A proteção de dados pessoais é uma preocupação antiga, que evoluiu com a internet. Em 1994, o navegador Netscape introduziu os cookies, arquivos de texto com pequenos fragmentos de dados para acelerar a navegação na internet e armazenar e rastrear informações dos usuários. Em 1996, motores de busca como Yahoo! e Altavista melhoraram a navegação, e o Google, fundado em 1998, consolidou a coleta e o processamento de dados para personalizar resultados e publicidade.

Em 2013, o analista de sistemas Edward Snowden revelou que a National Security Agency (NSA) realizava vigilância em massa, coletando dados de milhões de pessoas sem consentimento. Isso gerou um debate global sobre privacidade e influenciou a criação de leis de proteção de dados, como a Lei Geral de Proteção de Dados (LGPD) no Brasil. Instalada em 2018, a Lei nº 13.709/2018 regulou a proteção de dados pessoais no país, um problema que evoluiu mundialmente ao longo dos anos.

Gabriel Morgado, destaca que, desde a Roma Antiga, já havia práticas de proteção de dados, e a primeira legislação relevante surgiu na década de 1970, na Alemanha. Morgado destaca que a LGPD promove a conscientização dos riscos à liberdade, à privacidade e os prejuízos aos direitos individuais associados à violação ou ao mau uso dos dados.

"A legislação regulamenta as atividades de tratamento aplicadas sobre dados pessoais a fim de prevenir que, em função de alguma dessas atividades, alguma pessoa natural seja prejudicada"

Gabriel Morgado

A privacidade tornou-se uma preocupação crescente, especialmente após o lançamento do Google Street View em 2007, que coletava não apenas imagens, mas também dados de Wi-Fi, levantando questões sobre a coleta de informações. Além disso, plataformas como as redes sociais usam aprendizado de máquina e reconhecimento facial para analisar dados e personalizar conteúdo e publicidade.

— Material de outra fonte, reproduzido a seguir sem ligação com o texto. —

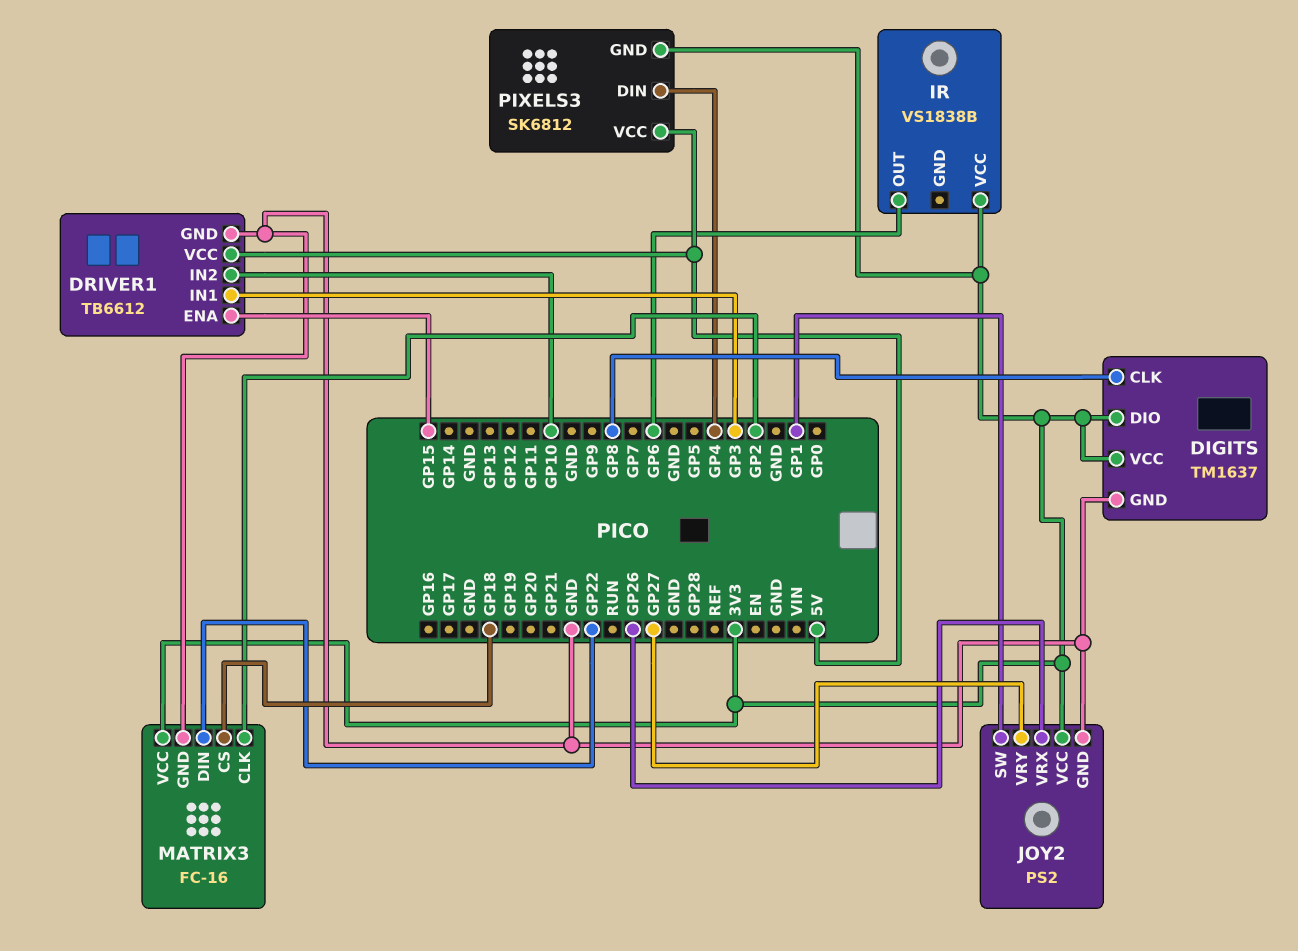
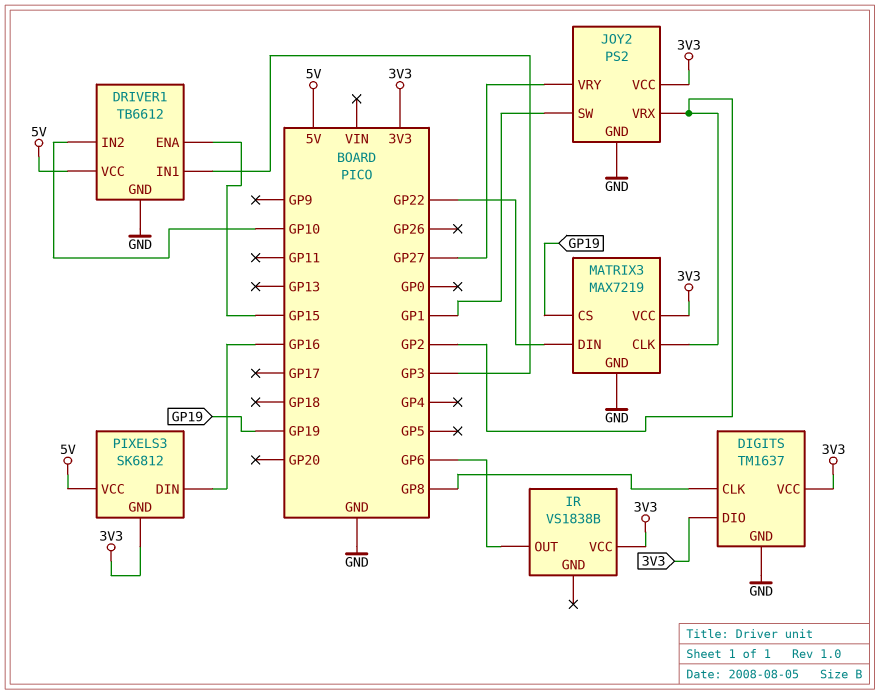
JOY2 pin VRX: GP26 -> GP2
MATRIX3: FC-16 -> MAX7219
MATRIX3 pin CS: GP18 -> GP19
PIXELS3 pin DIN: GP4 -> GP16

Para Jadson Castro Gertrudes, professor de Ciência da Computação da UFOP e doutor em Ciência da Computação pela Universidade de São Paulo (USP), tecnologias emergentes, como a inteligência artificial, têm o potencial de fortalecer a proteção de dados. 

Stuart Hubbard em entrevista para o site Information Age, conta que existe um estigma quando IA é relacionada com segurança de dados, mas que na verdade essa tecnologia pode ajudar através da detecção de ameaças cibernéticas, plataformas de análise de dados de segurança, resposta proativa a incidentes, análise preditiva de riscos e sistemas de reconhecimento facial para controle de acesso.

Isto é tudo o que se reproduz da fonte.